▶ **EXERCISE GOAL**
Reproduce the data below verbatim from the line containing "Click on the glass ashtray." through its final line, and produce nothing more.

▶ **DATA FOR THIS EXERCISE**
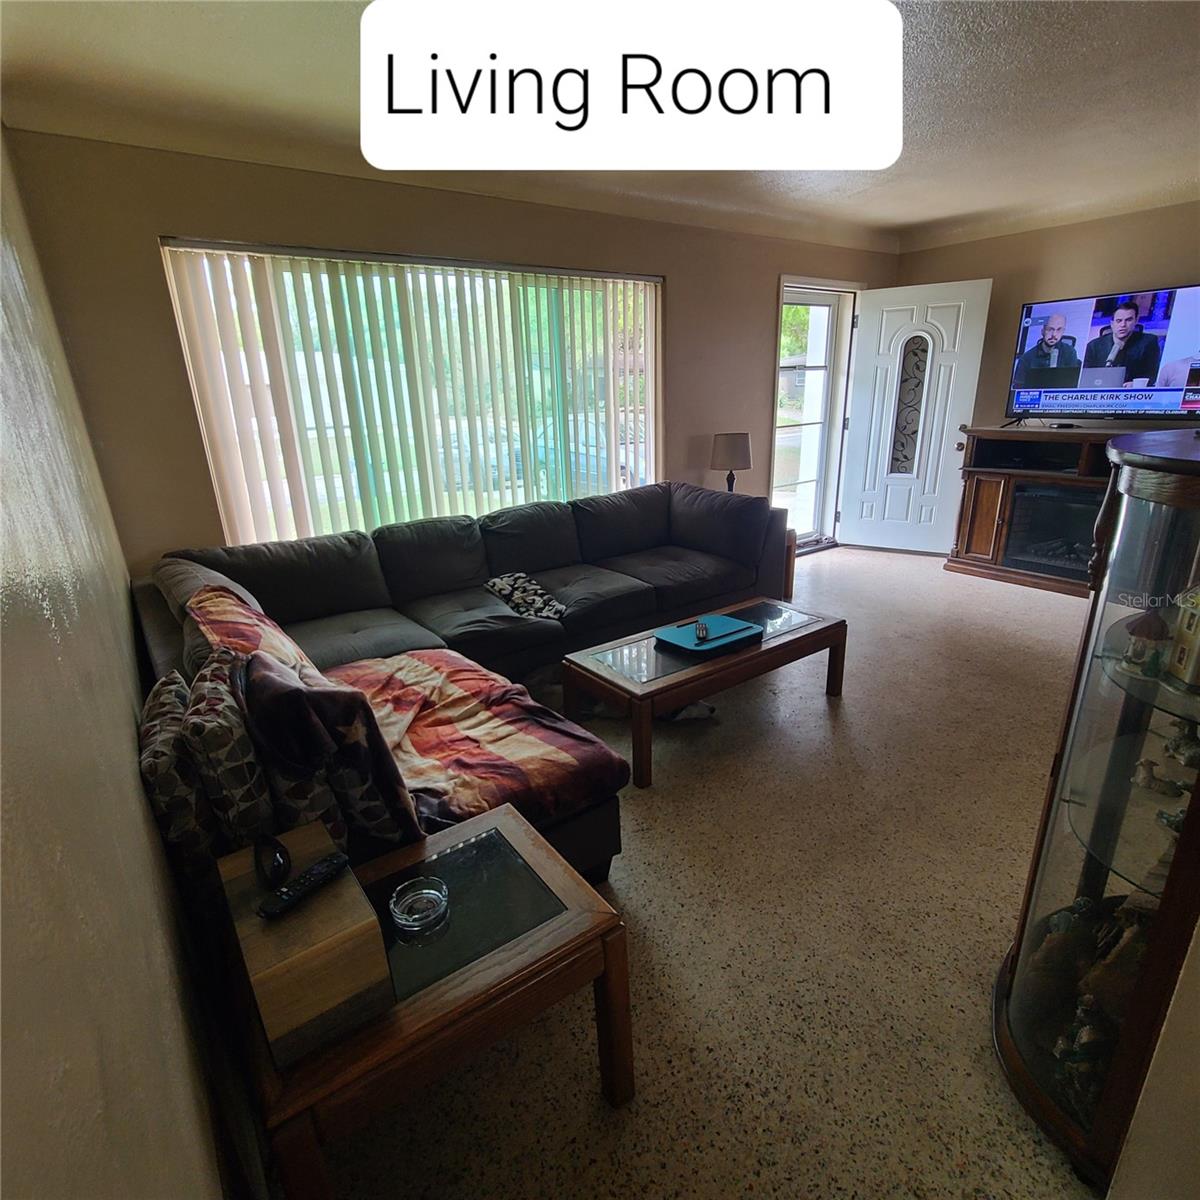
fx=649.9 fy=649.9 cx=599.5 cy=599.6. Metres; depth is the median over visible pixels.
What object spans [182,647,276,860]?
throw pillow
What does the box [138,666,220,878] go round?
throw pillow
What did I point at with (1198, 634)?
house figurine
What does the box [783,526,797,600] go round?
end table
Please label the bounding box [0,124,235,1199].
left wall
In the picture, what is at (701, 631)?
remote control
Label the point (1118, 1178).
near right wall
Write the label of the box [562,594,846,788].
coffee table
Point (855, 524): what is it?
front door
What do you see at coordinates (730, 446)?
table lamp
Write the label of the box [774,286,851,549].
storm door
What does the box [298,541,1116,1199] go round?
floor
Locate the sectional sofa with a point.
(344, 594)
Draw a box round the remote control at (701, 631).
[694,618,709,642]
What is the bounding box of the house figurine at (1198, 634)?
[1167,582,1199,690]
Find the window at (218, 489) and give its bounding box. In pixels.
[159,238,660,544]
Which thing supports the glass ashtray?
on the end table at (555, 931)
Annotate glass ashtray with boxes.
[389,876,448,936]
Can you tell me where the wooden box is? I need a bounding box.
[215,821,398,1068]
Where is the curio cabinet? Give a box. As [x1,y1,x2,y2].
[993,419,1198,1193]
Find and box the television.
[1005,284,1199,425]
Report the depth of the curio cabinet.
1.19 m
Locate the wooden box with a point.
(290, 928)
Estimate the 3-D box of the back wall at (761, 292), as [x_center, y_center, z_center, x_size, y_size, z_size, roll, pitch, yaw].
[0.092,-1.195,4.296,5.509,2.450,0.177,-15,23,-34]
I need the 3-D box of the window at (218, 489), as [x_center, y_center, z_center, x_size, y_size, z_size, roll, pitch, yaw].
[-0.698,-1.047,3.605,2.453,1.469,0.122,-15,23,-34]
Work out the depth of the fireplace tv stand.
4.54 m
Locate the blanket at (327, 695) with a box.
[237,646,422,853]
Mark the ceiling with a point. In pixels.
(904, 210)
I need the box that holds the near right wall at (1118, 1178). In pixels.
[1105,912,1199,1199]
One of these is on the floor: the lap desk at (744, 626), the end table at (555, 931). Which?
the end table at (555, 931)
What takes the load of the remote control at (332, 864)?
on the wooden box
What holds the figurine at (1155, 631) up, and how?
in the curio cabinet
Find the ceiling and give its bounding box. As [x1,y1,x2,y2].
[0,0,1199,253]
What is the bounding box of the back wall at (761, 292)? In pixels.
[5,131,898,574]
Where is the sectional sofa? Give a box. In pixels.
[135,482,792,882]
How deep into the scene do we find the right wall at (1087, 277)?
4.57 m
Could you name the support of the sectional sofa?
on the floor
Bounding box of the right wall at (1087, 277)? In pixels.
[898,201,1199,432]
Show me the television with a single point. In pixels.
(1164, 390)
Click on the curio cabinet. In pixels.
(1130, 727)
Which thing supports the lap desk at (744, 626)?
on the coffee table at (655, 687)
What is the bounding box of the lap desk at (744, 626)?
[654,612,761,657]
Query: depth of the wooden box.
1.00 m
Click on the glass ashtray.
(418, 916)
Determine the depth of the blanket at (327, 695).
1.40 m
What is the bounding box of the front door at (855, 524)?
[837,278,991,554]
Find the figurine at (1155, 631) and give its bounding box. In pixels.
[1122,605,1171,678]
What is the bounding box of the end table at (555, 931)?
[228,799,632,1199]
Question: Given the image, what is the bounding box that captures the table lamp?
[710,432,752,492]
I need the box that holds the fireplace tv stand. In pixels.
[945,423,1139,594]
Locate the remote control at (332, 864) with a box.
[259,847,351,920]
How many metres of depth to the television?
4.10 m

▶ **TASK ANSWER**
Click on the glass ashtray.
(418, 916)
Determine the depth of the blanket at (327, 695).
1.40 m
What is the bounding box of the front door at (855, 524)?
[837,278,991,554]
Find the figurine at (1155, 631) and give its bounding box. In pixels.
[1122,605,1171,678]
What is the bounding box of the end table at (555, 931)?
[228,799,632,1199]
Question: Given the image, what is the bounding box that captures the table lamp?
[710,432,752,492]
I need the box that holds the fireplace tv stand. In pixels.
[945,423,1139,594]
Locate the remote control at (332, 864) with a box.
[259,847,351,920]
How many metres of depth to the television?
4.10 m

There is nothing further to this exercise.